Gollum, King Kong, Caesar and now Captain Haddock in The Adventures of Tintin: The Secret of the Unicorn — he’s played almost every iconic character through motion capture (mo-cap). English actor Andy Serkis now reveals, he has, sort of, fallen for the whole leverage of being the man without a face.
“Why I adore performance capture is precisely for the reason that I can’t be recognised… And you can pretty much walk down the street and people don’t know you and for me that’s great. I can go shopping with my family. It’s awesome,” says the 47-year-old, who is set to reprise his character, Gollum, in the upcoming The Hobbit flicks as well as Caesar and Haddock in the Apes and Tintin sequels respectively.
“I see myself in every single character that I play... I may not be manifested on screen, but with every acting decision, and every in the moment beat, you’re not just conveying a look, but also a thought and a feeling. You’re embodying the character and giving soul to it,” adds the actor, who is gaga over Tintin’s makers — Steven Spielberg and Peter Jackson.
“To be in the presence of two visionary directors, who don’t really need to push boundaries because it’s part of their DNA to create a new vision of storytelling, is very fulfilling,” he says.

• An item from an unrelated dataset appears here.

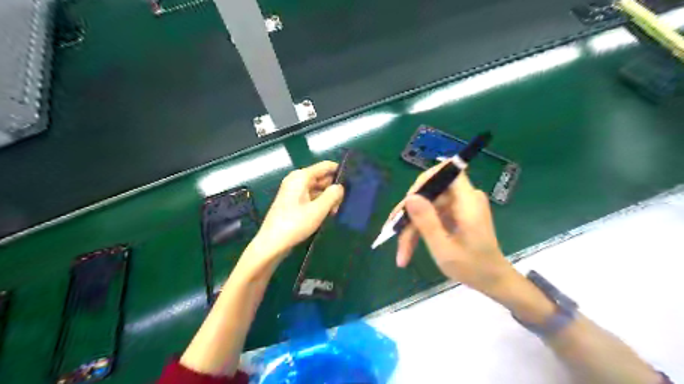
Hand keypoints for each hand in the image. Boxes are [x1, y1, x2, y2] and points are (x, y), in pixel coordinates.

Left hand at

Playing the abusive, drunk, multi-millionaire, seafaring Captain has rubbed on Serkis, who now wants to enact his own version of him. “You know Haddock isn’t inebriated for the entire movie, and I’d quite like to see that version,” he says.
Know Andy more…
Full name: Andrew Clement G. Serkis
Age : 47
Debut: TV - Morris Minor and his Marvellous Motors (1989); Films - Prince of Jutland (1994)
Known for: Playing Gollum in The Lord of the Rings trilogy, title role in the King Kong remake, Caesar in Rise of the Planet of the Apes
Latest flick: The Adventures of Tintin: The Secret of the Unicorn
Future projects: The Hobbit, The Spider, Freezing Time
Spouse: Lorraine Ashbourne
Kids: Ruby, 13; Sonny, 11; Louis, 7
Andy’s take on Haddock and his curses
* Thundering typhoons, Blistering barnacles, Ectoplasmic baboons, Vermicelli and if you call someone a vegetarian with a particular tone of voice, that can be pretty nasty.
* What’s beautiful about them is the fact that they’re totally abstract and all very mundane words, which are joined together and it’s the way in which they’re delivered that make them swear words.
* Hergé (Tintin’s creator) was able to get through censorship by creating a fabulous vocabulary of wonderful expletives. And yes, there’s no denying that Captain Haddock likes a drink.